Amenooshihomimi name means "Ruling Rice Ears of Heaven". He also goes by other names like Masakatsu-akatsukachi-hayahi-ame-no-oshihomimi which means "Truly Winning Have I Won with Rushing Might Ruling Grand Rice Ears of Heaven".

== Mythology ==

=== Birth ===

Oath between Amaterasu and Susanowo (based on the Kojiki)

He was born out of a kami-making competition between Amaterasu and Susanoo.

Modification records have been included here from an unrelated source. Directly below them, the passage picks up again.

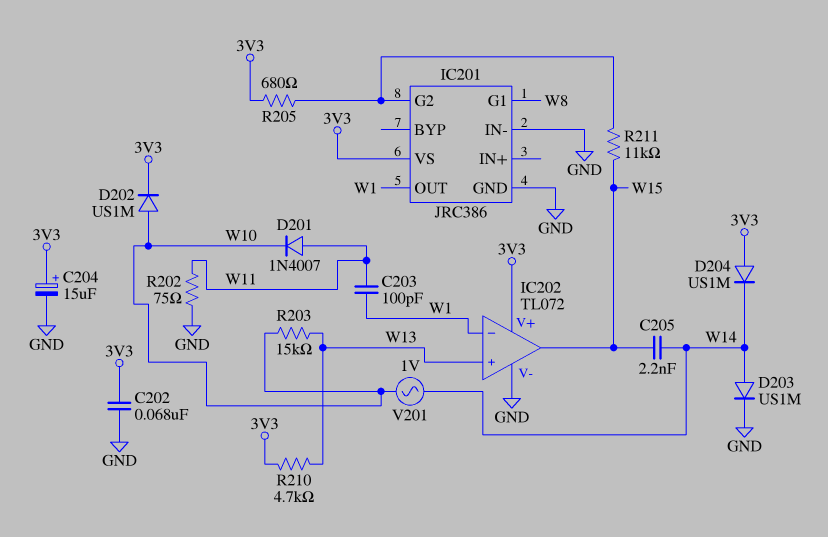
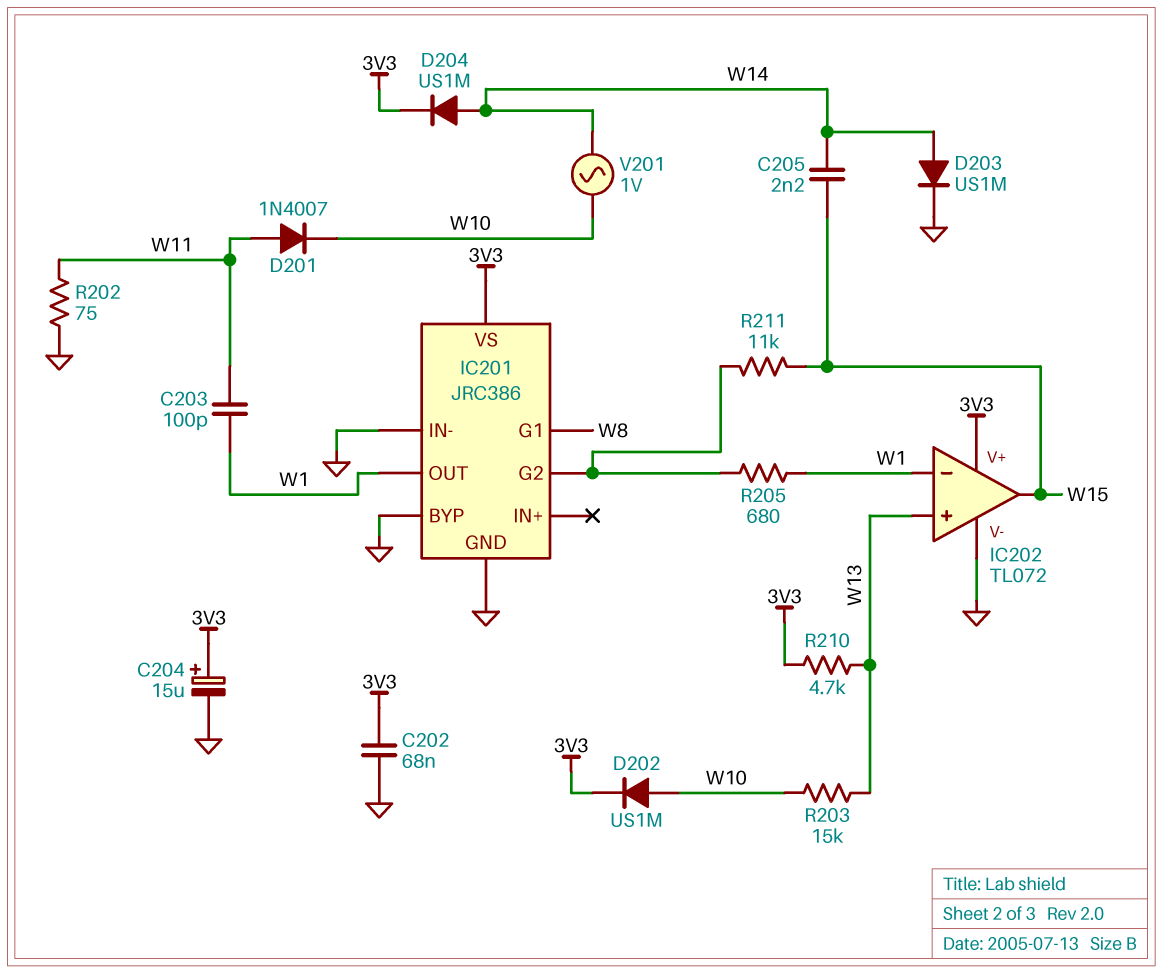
D204: diode US1M (A 3V3, K W14) -> diode US1M (A W14, K 3V3)
IC201 pin BYP: none -> GND
R205: 680 (3V3, IC201/G2) -> 680 (IC201/G2, W1)

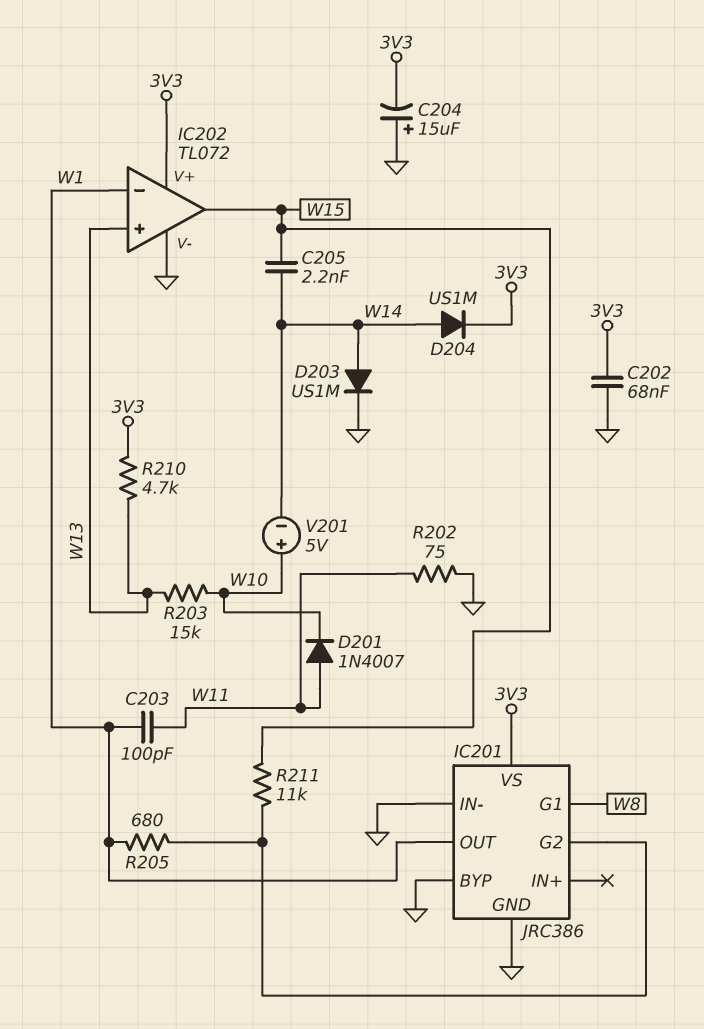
C204: 15uF (plus 3V3, minus GND) -> 15uF (plus GND, minus 3V3)
D202: diode US1M (A W10, K 3V3) -> none
V201: AC 1V (W10, W14) -> 5V (plus W10, minus W14)

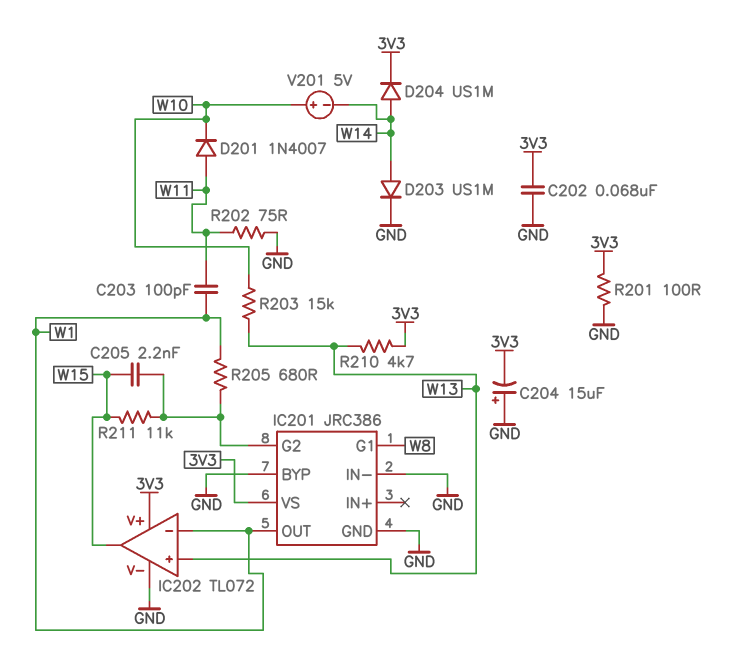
C205: 2.2nF (W14, W15) -> 2.2nF (IC201/G2, W15)
R201: none -> 100 (3V3, GND)

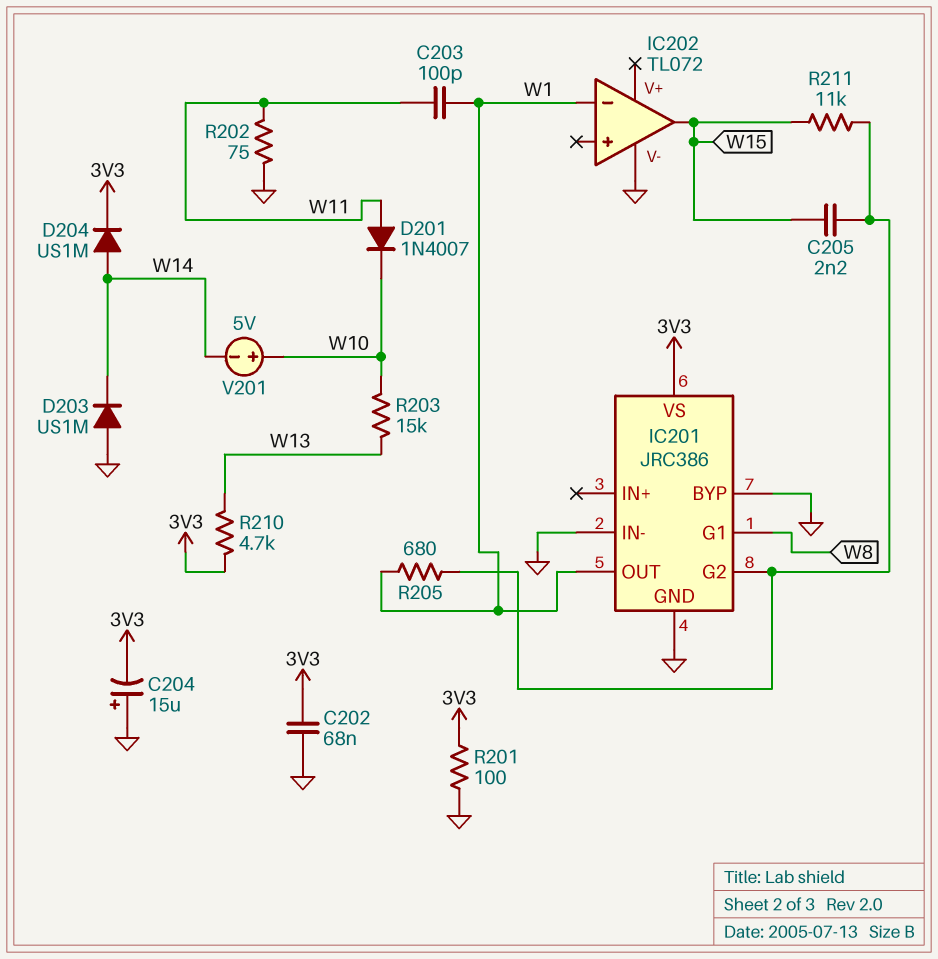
D203: diode US1M (A W14, K GND) -> diode US1M (A GND, K W14)
IC202 pin V+: 3V3 -> none
IC202 pin in+: W13 -> none

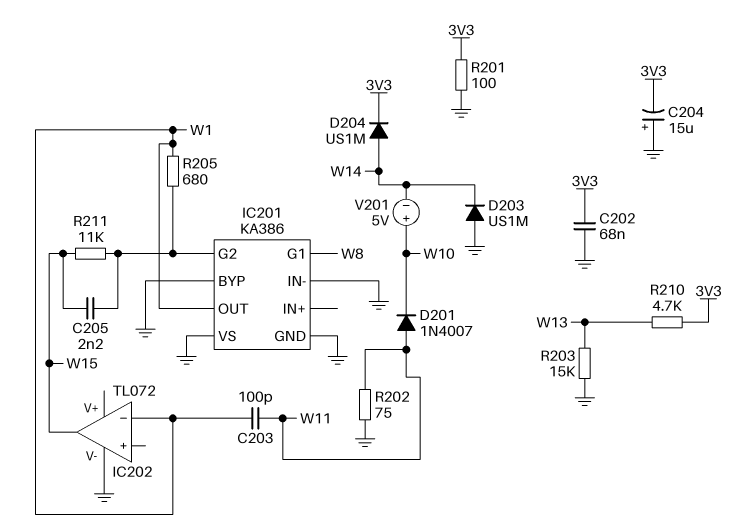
IC201: JRC386 -> KA386
IC201 pin VS: 3V3 -> GND
R203: 15k (W10, W13) -> 15k (GND, W13)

In many versions, Susanoo took Amaterasu's beads and crushed them within his mouth, which created five male kami. The first one to be born was Amenooshihomimi, second was Ame-no-hohi, third was Amatsuhikone, fourth was Ikutsuhikone, and Kumanokusubi was the fifth.

=== Offer to rule ===
In some versions, Amaterasu gave Amenooshihomimi a bronze mirror, which was called Yata no Kagami. In many versions, Amenooshihomimi is the first to be offered as the ruler of earth however, he turns it down.

He fell in love with Takuhadachiji-hime, and then later on fathered Ninigi-no-Mikoto.

== Worship ==
- The shrine Nogami-jinja is dedicated to Oshihomimi and his wife.